In jedem Stadtbezirk werden gemäß der früher existierenden administrativen Einteilung militärische Bezirks- und Revierkommandanturen eingesetzt.

Ich befehle:

1) Die Bevölkerung der Stadt hat volle Ordnung zu bewahren und an ihren Wohnsitzen zu verbleiben.

2) Die Nationalsozialistische Deutsche Arbeiterpartei und alle ihr unterstellten Organisationen (Hitlerjugend, NS-Frauenschaft, NS-Studentenbund usw.) sind aufzulösen. Ihre Tätigkeit wird hiermit verboten.

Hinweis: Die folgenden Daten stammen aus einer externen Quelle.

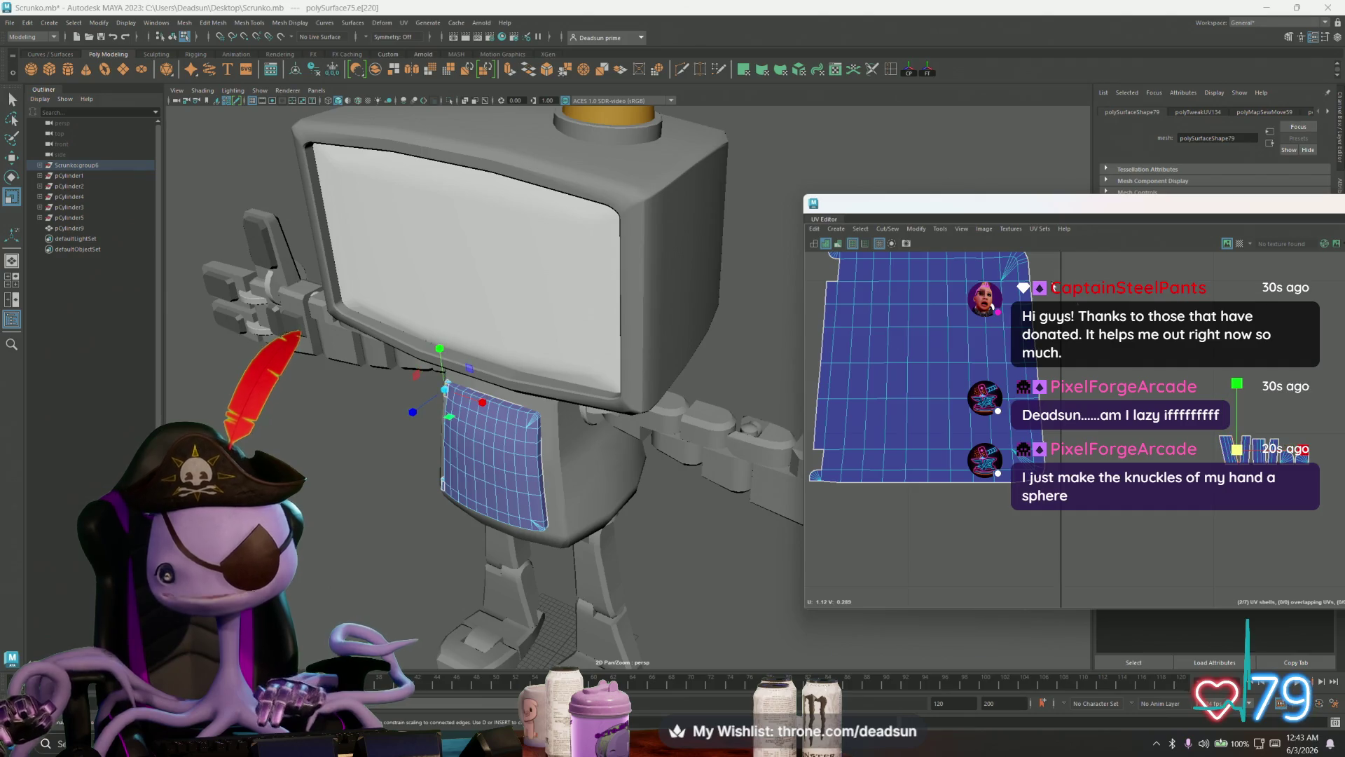
left_click(881, 228)
left_click(974, 338)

Das gesamte führende Personal aller Dienststellen der NSDAP, Gestapo, Gendarmerie, des Sicherheitsdienstes, der Gefängnisse und allerübrigen staatlichen Dienststellen hat sich binnen 48 Stun­den nach Veröffentlichung dieses Befehls in den militärischen Bezirks- und Revierkommandanturen zwecks Registrierung zu melden.

Binnen 72 Stunden haben sich ebenfalls alle in der Stadt Berlin verbliebenen Angehörigen der deutschen Wehrmacht, der SS und der SA zwecks Registrierung zu melden.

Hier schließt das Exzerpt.